In the fabrication process of a semiconductor device, in order to reduce the surface area of the semiconductor device, the flip-chip bonded stacked chips technology is developed, which uses copper bumps or solder bumps as bonding points between the bonded chips for signal transmission. FIG. 1A is a schematic showing the cross-sectional view of a semiconductor chip with copper bumps in a prior art, which comprises a substrate 101, a metal layer 103, a metal bump 105, and an electronic device 113. The electronic device 113 is formed on the front side of the substrate 101. The metal layer 103 is formed on the front side of the substrate 101 and connected to the electronic device 113. The metal bump 105 is formed on the metal layer 103. FIG. 1B is a schematic showing the cross-sectional view of flip-chip bonded stacked chips with copper bumps in a prior art, which is similar to the structure shown in FIG. 1A, except that an upper chip 135 is stacked on the metal bumps 105. The metal bumps 105 are connected to the upper chip 135. The electric signal from the electronic device 113 on the substrate 101 can be transmitted through the metal bumps 105 to the upper chip 135. A module substrate 133 is disposed under the substrate 101, and at least one bonding wire 137 is disposed on the module substrate 133. The electric signal from the electronic device 113 can be further transmitted through the bonding wire 137 to the module substrate 133.

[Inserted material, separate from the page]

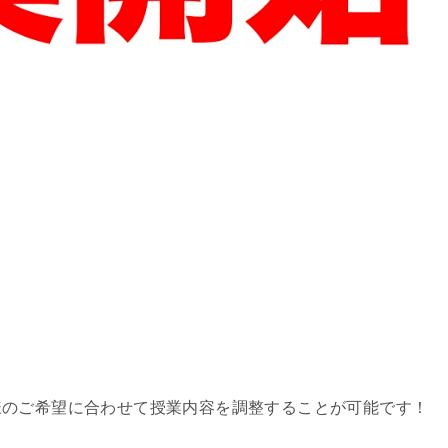
様のご希望に合わせて授業内容を調整することが可能です！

Although the abovementioned design can form flip-chip bonded stacked chips, the density of the integration of the devices are limited, and thus the reduction of the chip size is restricted. The signal transmission speed can not be significantly increased, and therefore the electric power consumption of the circuit remains high.
To solve the abovementioned problems, the present invention provide a structure of a semiconductor chip with substrate via holes and metal bumps and a fabrication method thereof to achieve heterogeneous integration, to improve the integration of the devices, to reduce the chip size, to increase the signal transmission speed, to lower the electric power consumption, and to reduce the material cost.